Outra contribuição fundamental para as crianças maiores seria a prática de exercícios físicos durante o dia. “Eu preciso gastar energia para juntar uma substância que me causa a pressão de sono, que é a adenosina”, sustenta Ana Elisa. Para crianças e adolescentes que já convivem com ansiedade, ela sugere algumas técnicas de relaxamento muscular, com exercícios de respiração e foco mental que afastam os pensamentos negativos na hora de deitar na cama.
Outra questão recorrente é a má influência da tecnologia nos hábitos de sono. “Muitas mães, com esse processo de exaustão, acabam entregando um celular à noite na mão da criança, porque ela fica ali parada. Mas é importante ressaltar que o cérebro dela está sendo estimulado”, diz Ana.
Tecnologia
A pediatra afirma que a luz desses aparelhos eletrônicos “impede a produção natural de melatonina”, hormônio crucial na regulação do sono. “A gente começa a produzir melatonina cerca de uma a duas horas antes do nosso horário habitual de sono. O uso de eletrônicos nesse período atrasa a produção de melatonina e reduz em cerca de 50% o pico de melatonina que eu deveria produzir no meio da noite, quando o meu sono deveria estar mais intenso”, alerta a especialista, que ainda aborda o fato de as redes sociais trabalharem com a chamada “área de recompensa”.

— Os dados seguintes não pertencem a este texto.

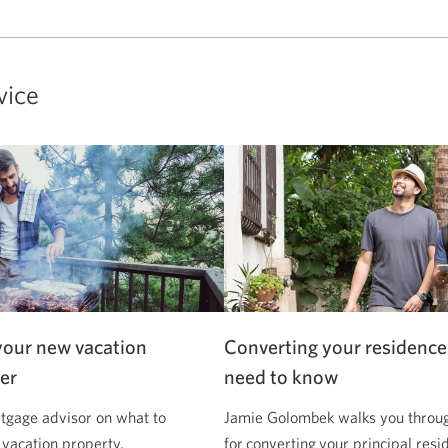
vice
your new vacation
Converting your residence
er
need to know
tgage advisor on what to
Jamie Golombek walks you through
 vacation property.
for converting your principal resi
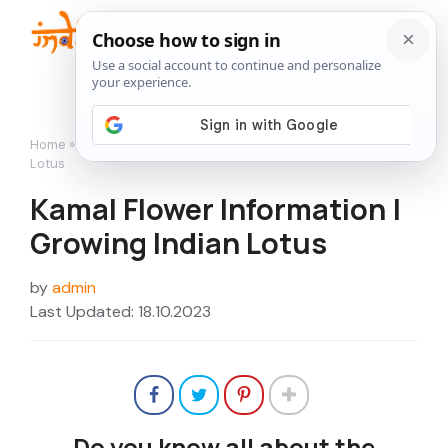
Skip
to
Me
content
Home
»
Flowers
»
Kamal Flower Information | Growing Indian
Lotus
Kamal Flower Information |
Growing Indian Lotus
by
admin
Last Updated: 18.10.2023
Do you know all about the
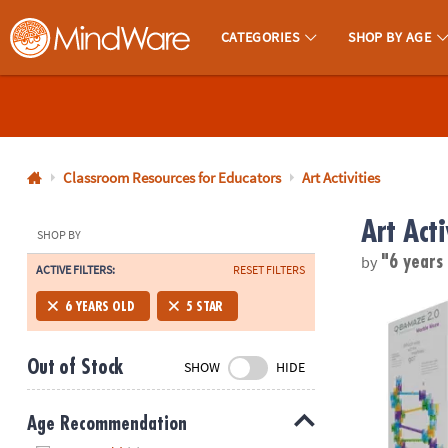
CATEGORIES
SHOP BY AGE
MindWare - Brainy Toys for Kids of All Ages.
CALL
US
1-
800-
Classroom Resources for Educators
Art Activities
875-
Art Acti
8480
SHOP BY
by
"6 years
ACTIVE FILTERS:
RESET FILTERS
Monday-
Friday
Q-BA-MAZE 2.
6 YEARS OLD
5 STAR
7AM-
9PM
Out of Stock
SHOW
HIDE
CT
Saturday-
Sunday
Age Recommendation
8AM-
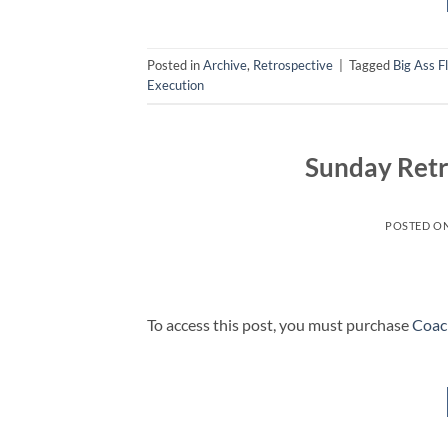
Posted in
Archive
,
Retrospective
|
Tagged
Big Ass F
Execution
Sunday Retr
POSTED O
To access this post, you must purchase
Coac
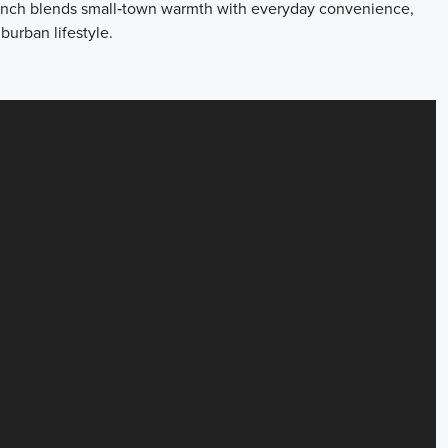
 Ranch blends small‑town warmth with everyday convenience,
burban lifestyle.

“Eu posto alguma coisa e fico aguardando a repercussão, o que estimula a minha ‘área de recompensa’, que é muito acionada na vigília, o que também atrapalha o sono”, diz. Ana Elisa cita um estudo que mostrou que “só o fato de as crianças e adolescentes dormirem com o celular no quarto piora o sono deles, porque eles dormem mais alertas, no sentido de não quererem perder nada”. “É extremamente importante que, de uma a duas horas antes de dormir, não haja mais contato com aparelhos eletrônicos, principalmente quando pensamos nas crianças e adolescentes…”, arremata a pediatra.

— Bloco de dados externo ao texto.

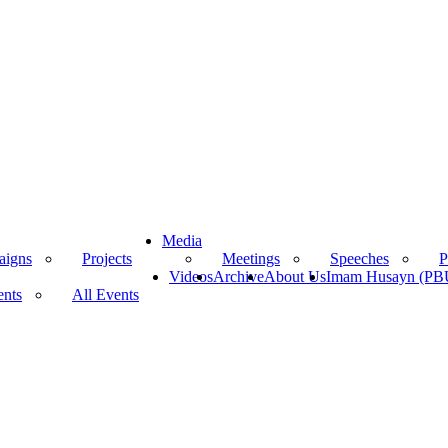
Media
aigns
Projects
Meetings
Speeches
P
Videos
Archive
About Us
Imam Husayn (P
ents
All Events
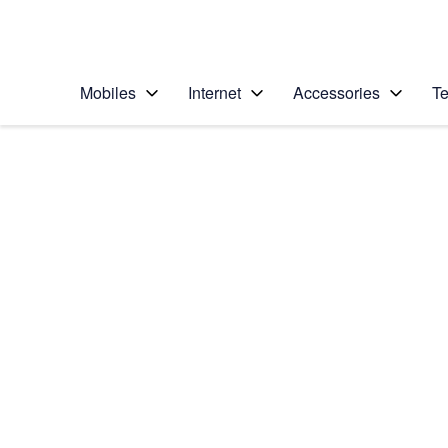
Personal
Business
Enterprise
Telstra Personal Home Page
Mobiles
Internet
Accessories
Te
Home
/
Device Help
/
Samsung
/
Samsung Galaxy S6
Choose another device
Slide 1 is active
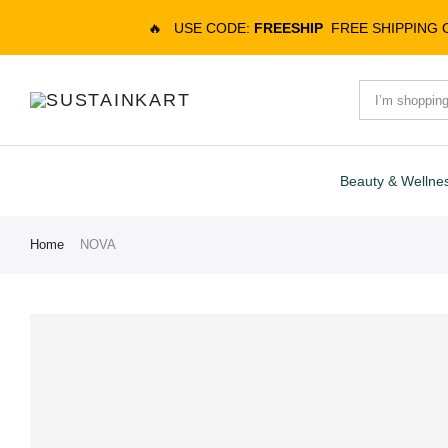
🔥
USE CODE:
FREESHIP
FREE SHIPPING
Beauty & Wellne
Home
NOVA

Não existe medicamento para a insônia
Presidente do Departamento de Sono da Sociedade Mineira de Pediatria, Ana Elisa Ribeiro é peremptória ao afirmar que “tratamento de insônia não é medicamentoso nem para adulto, que dirá para criança”. Ela se baseia em um estudo da Academia Americana de Medicina do Sono, que avaliou “14 medicamentos comumente prescritos para insônia em adultos, e revelou uma baixíssima eficiência no tratamento”. “Se eu estou tomando um remédio para insônia, a chance de eu continuar tendo insônia é muito alta”, assegura a pediatra.

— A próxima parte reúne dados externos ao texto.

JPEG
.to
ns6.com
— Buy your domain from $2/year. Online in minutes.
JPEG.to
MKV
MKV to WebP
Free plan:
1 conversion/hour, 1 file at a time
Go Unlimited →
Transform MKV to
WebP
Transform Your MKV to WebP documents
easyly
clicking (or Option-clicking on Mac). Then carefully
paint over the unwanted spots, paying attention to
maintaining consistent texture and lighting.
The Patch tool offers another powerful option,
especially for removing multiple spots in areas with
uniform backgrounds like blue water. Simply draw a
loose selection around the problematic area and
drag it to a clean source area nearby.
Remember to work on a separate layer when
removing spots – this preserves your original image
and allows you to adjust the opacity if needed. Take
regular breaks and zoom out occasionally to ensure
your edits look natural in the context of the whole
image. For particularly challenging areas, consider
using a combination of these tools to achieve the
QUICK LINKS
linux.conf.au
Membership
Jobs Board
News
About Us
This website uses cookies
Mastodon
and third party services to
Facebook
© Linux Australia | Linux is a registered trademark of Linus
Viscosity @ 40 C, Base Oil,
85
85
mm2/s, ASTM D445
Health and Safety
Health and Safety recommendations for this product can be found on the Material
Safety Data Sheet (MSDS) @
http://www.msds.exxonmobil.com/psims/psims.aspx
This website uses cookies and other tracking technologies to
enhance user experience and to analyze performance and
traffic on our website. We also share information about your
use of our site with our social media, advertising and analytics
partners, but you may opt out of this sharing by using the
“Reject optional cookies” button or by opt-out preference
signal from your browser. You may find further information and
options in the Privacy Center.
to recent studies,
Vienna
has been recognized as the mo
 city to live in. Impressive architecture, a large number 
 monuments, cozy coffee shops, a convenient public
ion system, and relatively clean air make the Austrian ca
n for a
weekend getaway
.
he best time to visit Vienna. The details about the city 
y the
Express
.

No caso das crianças, o cuidado com “a questão da segurança das drogas deve ser redobrado”. “O tratamento adequado para insônia em adultos e crianças é criar hábitos saudáveis de sono”, complementa a especialista. Por fim, Ana Elisa recorre a estudos que comprovam que “um bebê que não dorme bem, tem mais chances de ser uma criança e um adulto com insônia”. Ou seja, quanto antes se iniciarem esses hábitos saudáveis de sono, “melhor será o resultado a longo prazo”. “O nosso corpo não funciona com privação de sono crônica, preciso dormir como preciso me alimentar”, diz.